> _What you should do_
Your answer must be the listing, given again word for word.

> _Working data_
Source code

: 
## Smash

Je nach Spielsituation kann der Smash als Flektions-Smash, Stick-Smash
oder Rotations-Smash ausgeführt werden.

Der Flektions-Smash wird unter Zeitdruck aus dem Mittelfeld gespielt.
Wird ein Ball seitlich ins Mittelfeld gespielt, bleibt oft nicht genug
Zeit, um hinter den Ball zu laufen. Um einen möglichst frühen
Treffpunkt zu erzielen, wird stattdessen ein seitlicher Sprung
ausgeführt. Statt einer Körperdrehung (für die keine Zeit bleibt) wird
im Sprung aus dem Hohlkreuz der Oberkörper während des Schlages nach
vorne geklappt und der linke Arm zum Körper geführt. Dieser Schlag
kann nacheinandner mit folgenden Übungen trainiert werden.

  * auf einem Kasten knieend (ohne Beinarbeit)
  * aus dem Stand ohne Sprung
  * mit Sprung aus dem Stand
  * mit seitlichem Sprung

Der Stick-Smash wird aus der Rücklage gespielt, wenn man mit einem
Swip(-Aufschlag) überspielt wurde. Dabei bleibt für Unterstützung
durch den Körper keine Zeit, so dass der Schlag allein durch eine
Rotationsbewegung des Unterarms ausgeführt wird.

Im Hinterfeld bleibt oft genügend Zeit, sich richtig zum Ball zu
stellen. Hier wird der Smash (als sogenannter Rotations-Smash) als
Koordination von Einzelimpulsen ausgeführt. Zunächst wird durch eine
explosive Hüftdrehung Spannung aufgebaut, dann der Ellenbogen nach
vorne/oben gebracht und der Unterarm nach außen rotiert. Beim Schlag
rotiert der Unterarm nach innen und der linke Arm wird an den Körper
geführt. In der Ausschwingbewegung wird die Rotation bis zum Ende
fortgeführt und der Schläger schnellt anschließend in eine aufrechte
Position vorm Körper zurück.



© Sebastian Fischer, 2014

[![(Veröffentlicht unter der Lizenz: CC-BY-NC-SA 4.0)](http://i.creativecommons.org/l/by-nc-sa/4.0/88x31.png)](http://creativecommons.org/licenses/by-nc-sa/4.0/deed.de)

> _Exercise solution_
Source code

: 
## Smash

Je nach Spielsituation kann der Smash als Flektions-Smash, Stick-Smash
oder Rotations-Smash ausgeführt werden.

Der Flektions-Smash wird unter Zeitdruck aus dem Mittelfeld gespielt.
Wird ein Ball seitlich ins Mittelfeld gespielt, bleibt oft nicht genug
Zeit, um hinter den Ball zu laufen. Um einen möglichst frühen
Treffpunkt zu erzielen, wird stattdessen ein seitlicher Sprung
ausgeführt. Statt einer Körperdrehung (für die keine Zeit bleibt) wird
im Sprung aus dem Hohlkreuz der Oberkörper während des Schlages nach
vorne geklappt und der linke Arm zum Körper geführt. Dieser Schlag
kann nacheinandner mit folgenden Übungen trainiert werden.

  * auf einem Kasten knieend (ohne Beinarbeit)
  * aus dem Stand ohne Sprung
  * mit Sprung aus dem Stand
  * mit seitlichem Sprung

Der Stick-Smash wird aus der Rücklage gespielt, wenn man mit einem
Swip(-Aufschlag) überspielt wurde. Dabei bleibt für Unterstützung
durch den Körper keine Zeit, so dass der Schlag allein durch eine
Rotationsbewegung des Unterarms ausgeführt wird.

Im Hinterfeld bleibt oft genügend Zeit, sich richtig zum Ball zu
stellen. Hier wird der Smash (als sogenannter Rotations-Smash) als
Koordination von Einzelimpulsen ausgeführt. Zunächst wird durch eine
explosive Hüftdrehung Spannung aufgebaut, dann der Ellenbogen nach
vorne/oben gebracht und der Unterarm nach außen rotiert. Beim Schlag
rotiert der Unterarm nach innen und der linke Arm wird an den Körper
geführt. In der Ausschwingbewegung wird die Rotation bis zum Ende
fortgeführt und der Schläger schnellt anschließend in eine aufrechte
Position vorm Körper zurück.



© Sebastian Fischer, 2014

[![(Veröffentlicht unter der Lizenz: CC-BY-NC-SA 4.0)](http://i.creativecommons.org/l/by-nc-sa/4.0/88x31.png)](http://creativecommons.org/licenses/by-nc-sa/4.0/deed.de)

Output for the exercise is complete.